Maysa Barreto, assistente pedagógica da plataforma Redação Nota 1000, reforça que a escrita é um processo cognitivo ligado a vivências individuais. “A inteligência artificial tende a adotar generalizações baseadas no senso comum, perdendo a naturalidade que apenas a autoria humana pode conferir à produção textual”, explica.
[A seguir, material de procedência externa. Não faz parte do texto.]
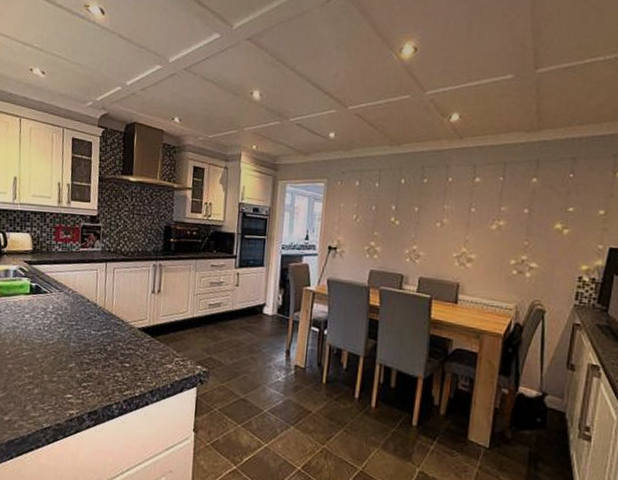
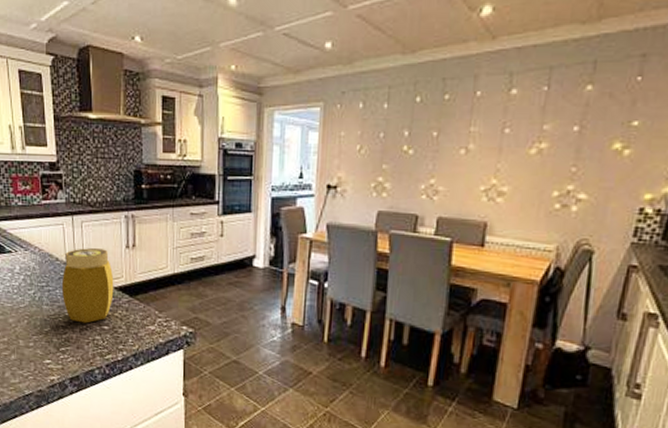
jar: none [89,291,139,361] -> present [63,248,114,324]

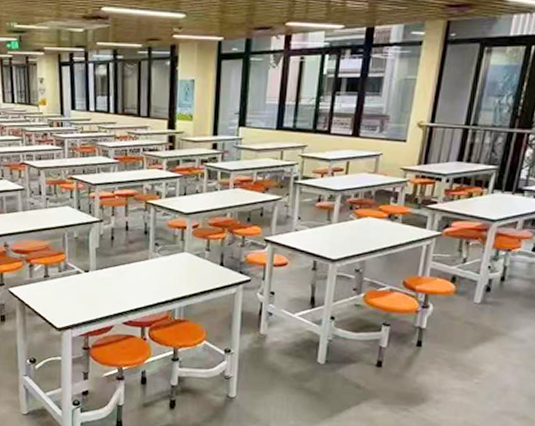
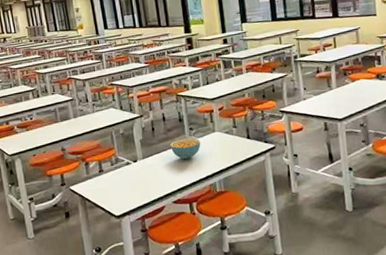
cereal bowl: none [129,254,165,278] -> present [169,138,201,160]

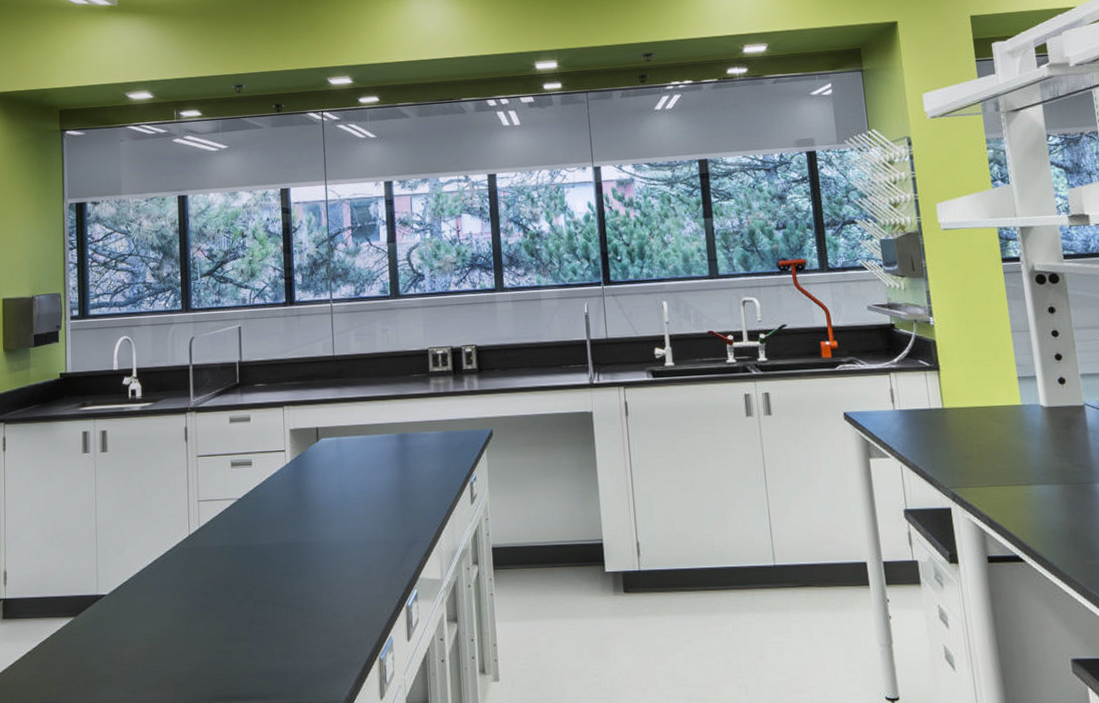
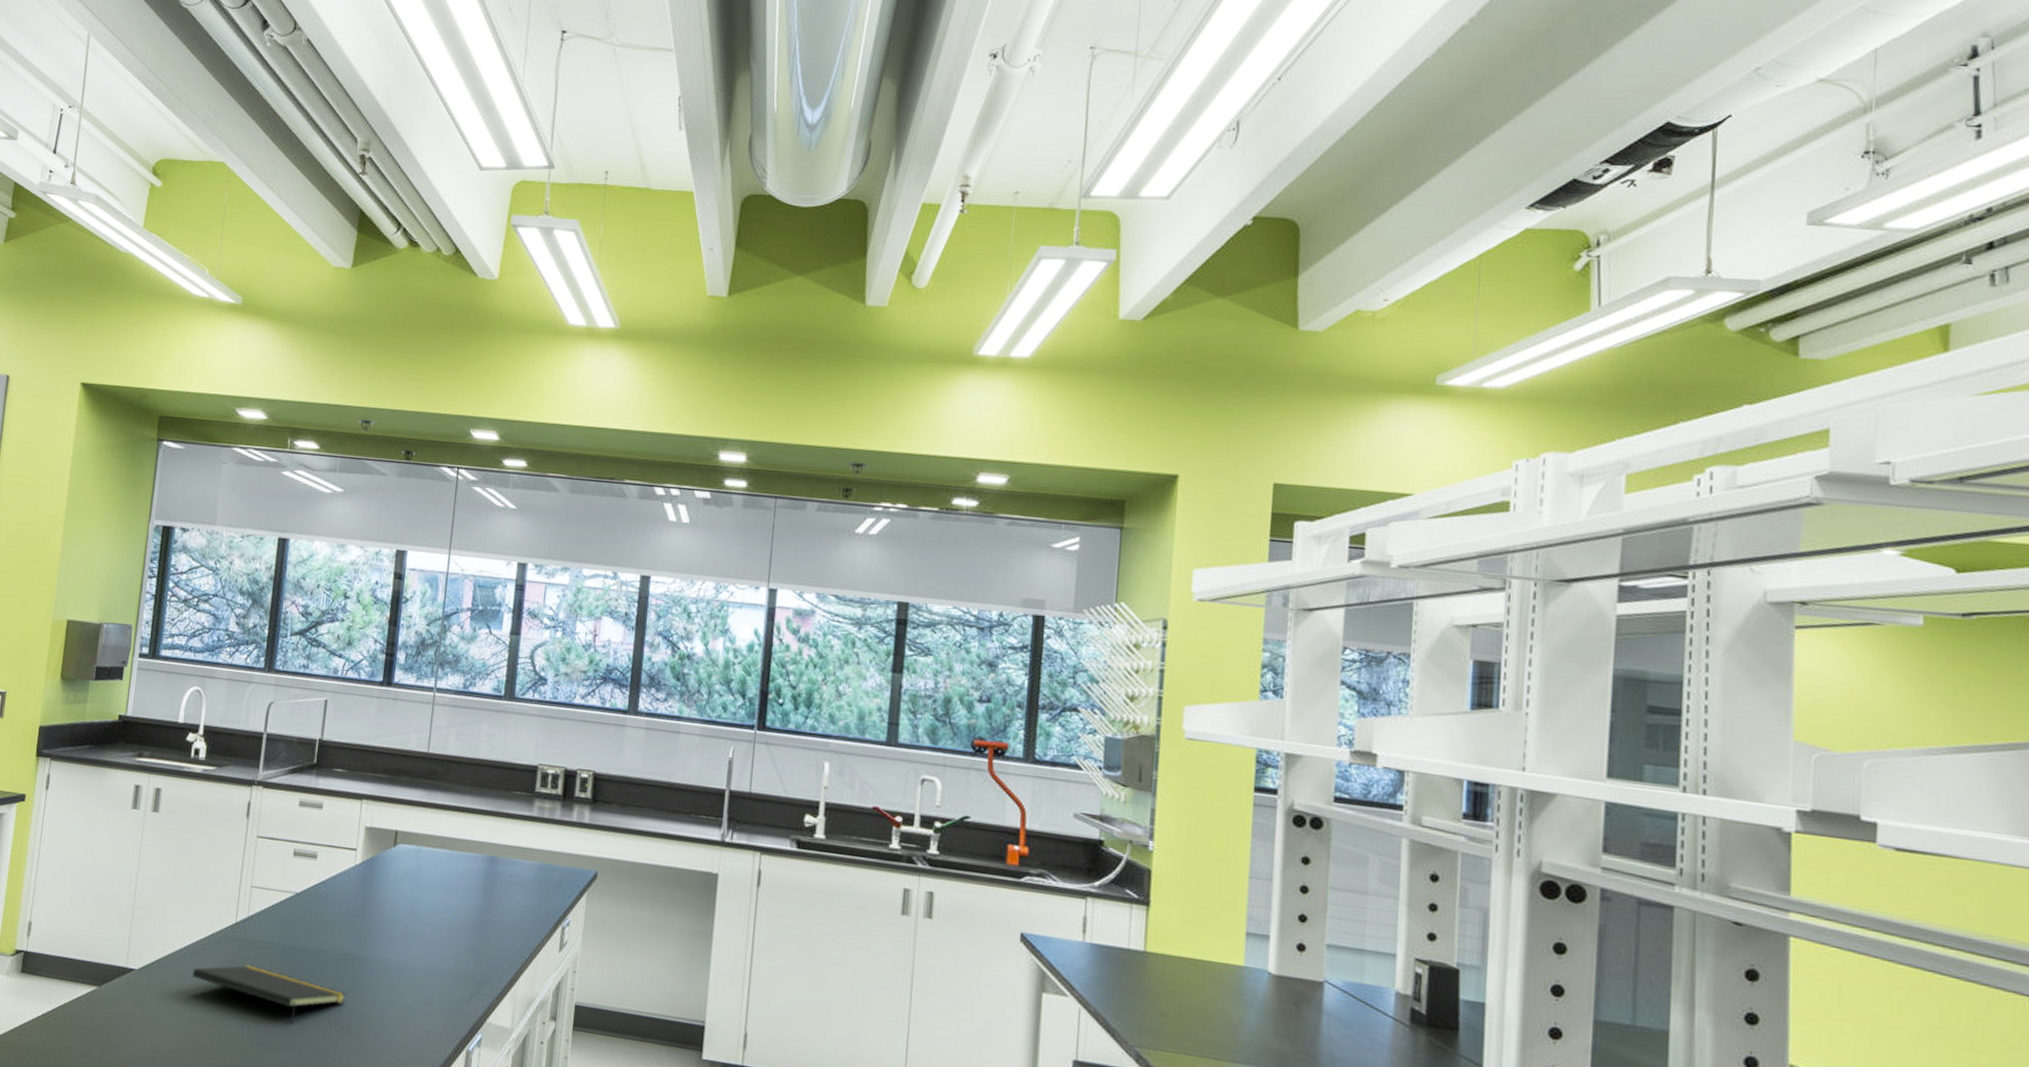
notepad: none [157,570,295,615] -> present [192,965,346,1024]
Prejuízo ao pensamento crítico
O uso da ferramenta em situações de avaliação, como o Exame Nacional do Ensino Médio (Enem), é desencorajado por educadores como Fernanda Becker e Sérgio Paganim. Eles alertam que a prática inibe o desenvolvimento do pensamento crítico e da autonomia. Segundo Paganim, coordenador de redação do Curso Anglo, a construção de um texto exige repertório e treino constantes, competências que se perdem quando a máquina assume o protagonismo.
Em vez de delegar a autoria, os especialistas sugerem o uso da tecnologia como tutora. A IA pode ser uma aliada ao analisar critérios de correção, sugerir repertórios socioculturais — como músicas, filmes e livros — ou indicar pontos de melhoria em textos já redigidos pelos próprios alunos.